Опереточный путч

Сегодня 22 августа, светлое утро, мягкое тепло. Нежное, совсем не обжигающее солнце указывает на пыль на моем компьютерном столе в некоторых трудно досягаемых местах. Всегда хотела иметь письменный стол у раскрытого в сад окна. Вот он, стол, вот оно окно, только смотрит оно не в сад, а на очень зеленую улицу. Маленький садик с другой стороны дома. Я смотрю на клены за окном и не вижу их: перед глазами 22 августа 1991 года… во всех подробностях, со всеми нюансами, по часам.

Утро, часов 10, я сижу в больнице и жду консультации доктора Николаева. Я молода и красива, «со стертым национальным признаком на лице», как говорит моя тетя. И хотя мои 90 кило всегда при мне, все говорят: «худеть нельзя – потеряешь индивидуальность, при твоем росте это нормальный вес». Каком моем росте? Почему меня воспринимают высокой? Рост-то 166 см. Я жду доктора, слабо веря, что он вылечит меня от ангины, которая навалилась и скрутила две недели назад.
Начиная с 19 числа я была отрезана от мира. Родители и брат иммигрировали к тому времени. От мужа я ушла год назад. Жила в квартире родителей на Бакунинской. Уезжать не хотела никуда. Тетя с дочкой были на даче, далеко от Москвы. Совсем одна в центре Москвы. Главный источник информации – телевизор показывал то балет, то эти лица ГКЧП. Они сидели за столом все от Янаева до Язова с председателем КГБ в серединке, без эмоций вещая, что «Огонек» закрывается, «Эхо Москвы» закрывается, войска вводятся, чрезвычайное положение объявляется, дабы остановить «сползание страны…» и тридцать седьмой год повторяется. Вернее последнее они не произносили, но оно как-то само собой подразумевалось. Я болела, на работу не ходила, но коллеги звонили и держали меня в курсе событий:

- Все нормальные мужики института генетики поехали защищать наших!
- Каких наших?
- Ну как! Наших!!!
- А! Ну да, ясно! А Петров? А Сидоров? А Иванов? А Розенцвейг?
- Все там. Они у Манежа! Там лавина танков!
- Наши говорят, что может быть химическая атака. Они все там.
- Раздают маски на всякий случай. Мы же биологи, понимаем, что это мертвому припарки в случае чего.
- Мужики остались на ночь. Промокли, дождик был.
- У них не получится развернуть историю и засунуть всех обратно в совок!
- Где все?
- Не знаю точно.

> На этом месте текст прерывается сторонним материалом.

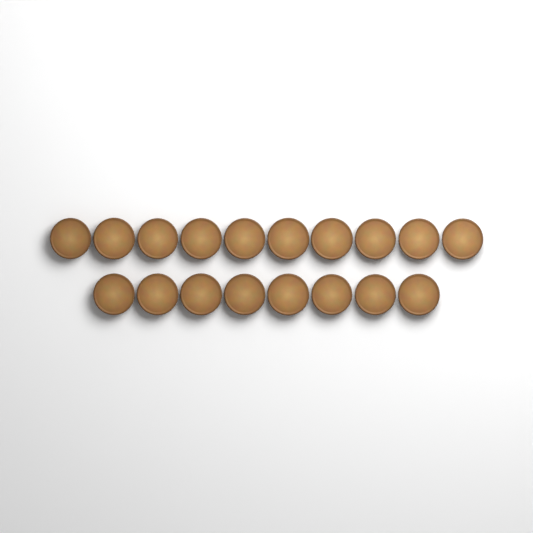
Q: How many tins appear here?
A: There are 18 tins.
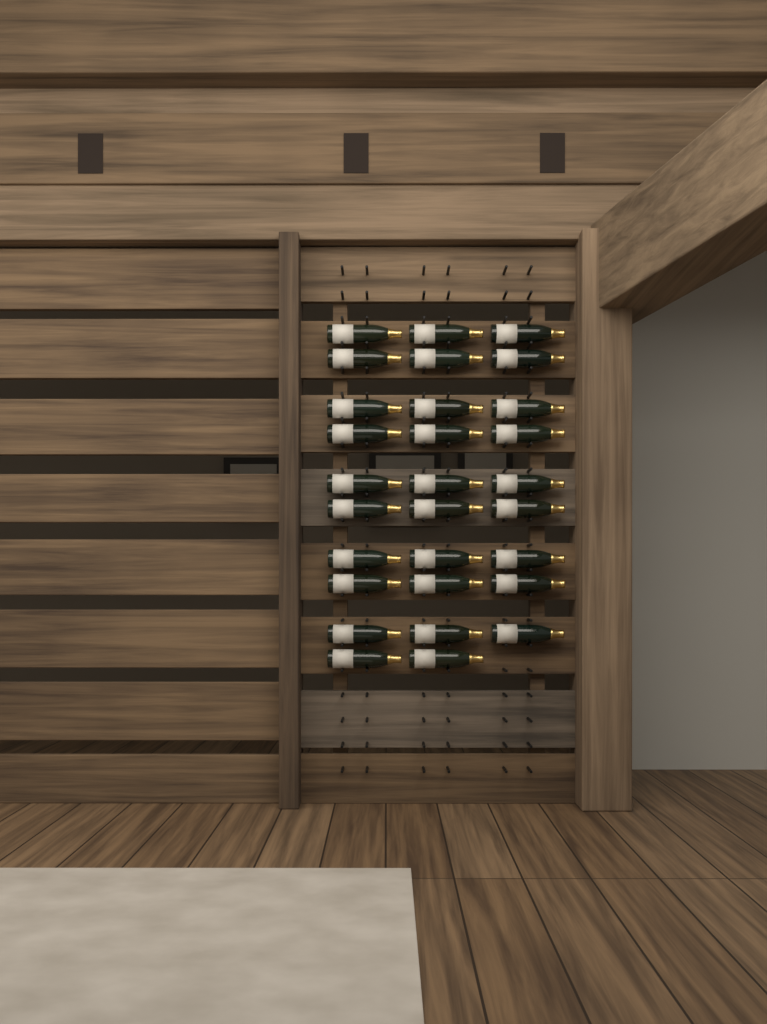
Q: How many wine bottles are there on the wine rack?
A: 29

В центре. Горел автобус, три парня погибли!
- Танки по все центральным улицам! Господи, сколько танков!
- Какая-то рота перешла на сторону Ельцина.
- А что такое рота? Это много? Это больше чем взвод или дивизия?
За это время я съела пачку олететрина, потом пачку эритромицина, которые сбили высоченную температуру и лишили сил, горло опухло и болело нестерпимо.
Вечером позвонил знакомый музыкант–органист Валерий Камышов, рассказал, что они с женой ходили по улице Горького (извините – Тверской) и спрашивали у военных, сидящих на танках: «Неужели вы на самом деле будете в нас стрелять?»
Военные не отвечали.

22 августа. Солнечное утро. Высокие деревья за окном больницы в лучах солнца… доброго, не жгучего. С листьев слетают капли дождя, который только прошел. Откуда-то движется на меня скорым шагом высоченный блондин лет тридцати, не старше меня. Белая шапочка набекрень, полы халата развеваются.
- Я доктор Николаев. Это вы меня ждете? Заходите. Садитесь.
Огромными руками он заламывает мою голову и смотрит в горло.
- Так! Хорошая лакунарная ангина! Вот таблетка, глотайте. Подождите за дверью, сейчас принесу вам рецепт. Кстати, позже оказалось, что эта таблетка сняла все воспаление сразу.
Сижу, жду, когда гениальный Николаев вынесет рецепт. Заходит молодой сияющий парень. «А где тут доктор Блюмкин?! Где эта еврейская морда!?» Идет быстро, спортивной походкой, улыбается, спина прямая: «Люди! Где еврейская физиономия - Блюмкин?» Я напряженно смотрю на него (я не знаю, что могу сейчас отчебучить… по ситуации). Он смотрит на мое лицо со стертым национальным признаком, вернее на выражение лица, смеется: «Наш Блюмкин! Наш! Мы с ним всю ночь на баррикадах! На дежурство он утром ушел! Хочу сказать ему, что все кончилось! Люди, что вы тут сидите? Все кончилось! Мы победили!»